→ 正文段落
+===+

PHP 中的 SimpleXML 处理

PHP 版本 5 引入了 SimpleXML，一种用于读写 XML 的新的应用程序编程接口（API）。在 SimpleXML 中，下面的这样的表达式：

$doc->rss->channel->item->title

从文档中选择元素。只要熟悉文档的结构，很容易编写这种表达式。但是，如果不很清楚需要的元素出现在何处（比如 Docbook、HTML 和类似的叙述性文档中），SimpleXML 可以使用 XPath 表达式寻找这些元素。

开始使用 SimpleXML

假设需要一个 PHP 页面将 RSS 提要（feed）转化成 HTML。RSS 是一种简单的 XML 格式用于发布连锁内容。文档的根元素是rss，它包括一个 channel 元素。channel 元素包含关于提要的元数据，如标题、语言和 URL。它还包含各种封装在 item 元素中的报道。每个 item 都有一个 link 元素，包括一个 URL，还有 title 或 description（通常两者都有），包含普通文本。不使用名称空间。RSS 的内容当然不止这些，不过对本文来说知道这些就足够了。清单 1 显示了一个典型的例子，它包含两个新闻项。

+===+

→ 任务 1
请逐字照录下方练习数据中的全部行。
正文和练习数据是两份彼此独立的材料。

+===+

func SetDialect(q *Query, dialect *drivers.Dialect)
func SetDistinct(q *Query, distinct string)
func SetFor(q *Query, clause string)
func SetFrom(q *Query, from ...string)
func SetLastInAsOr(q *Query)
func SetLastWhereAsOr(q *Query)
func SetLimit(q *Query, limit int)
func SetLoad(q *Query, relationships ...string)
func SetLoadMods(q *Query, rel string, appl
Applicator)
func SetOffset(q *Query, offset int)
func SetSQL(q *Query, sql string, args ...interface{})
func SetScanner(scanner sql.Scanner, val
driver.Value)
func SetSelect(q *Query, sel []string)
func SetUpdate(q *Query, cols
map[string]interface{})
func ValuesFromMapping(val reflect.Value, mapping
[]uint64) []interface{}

+===+

→ 任务 2
根据关于 PHP SimpleXML 处理的正文，SimpleXML 是由 PHP 的哪个版本引入的？

→ 练习答案 1
func SetDialect(q *Query, dialect *drivers.Dialect)
func SetDistinct(q *Query, distinct string)
func SetFor(q *Query, clause string)
func SetFrom(q *Query, from ...string)
func SetLastInAsOr(q *Query)
func SetLastWhereAsOr(q *Query)
func SetLimit(q *Query, limit int)
func SetLoad(q *Query, relationships ...string)
func SetLoadMods(q *Query, rel string, appl
Applicator)
func SetOffset(q *Query, offset int)
func SetSQL(q *Query, sql string, args ...interface{})
func SetScanner(scanner sql.Scanner, val
driver.Value)
func SetSelect(q *Query, sel []string)
func SetUpdate(q *Query, cols
map[string]interface{})
func ValuesFromMapping(val reflect.Value, mapping
[]uint64) []interface{}

→ 练习答案 2
PHP 版本 5。